Transcribed page contents:
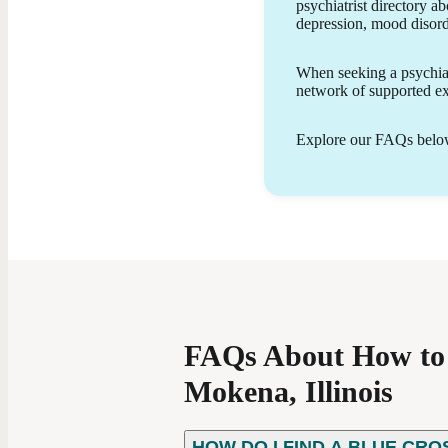
psychiatrist directory ab
provide patient-centered care using evidence-
depression, mood disor
based treatment approaches, which may include
medication management, psychoeducation, and
lifestyle support. My goal is to empower patients
When seeking a psychiatr
with the knowledge and tools they need to
network of supported exp
achieve greater stability, resilience, and personal
growth.
Explore our FAQs below 
FAQs About How to F
Mokena, Illinois
HOW DO I FIND A BLUE CRO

Prompt
Keep the pictures out of your copy, and repeat every entry above exactly.

Your response
psychiatrist directory ab
provide patient-centered care using evidence-
depression, mood disor
based treatment approaches, which may include
medication management, psychoeducation, and
lifestyle support. My goal is to empower patients
When seeking a psychiatr
with the knowledge and tools they need to
network of supported exp
achieve greater stability, resilience, and personal
growth.
Explore our FAQs below 
FAQs About How to F
Mokena, Illinois
HOW DO I FIND A BLUE CRO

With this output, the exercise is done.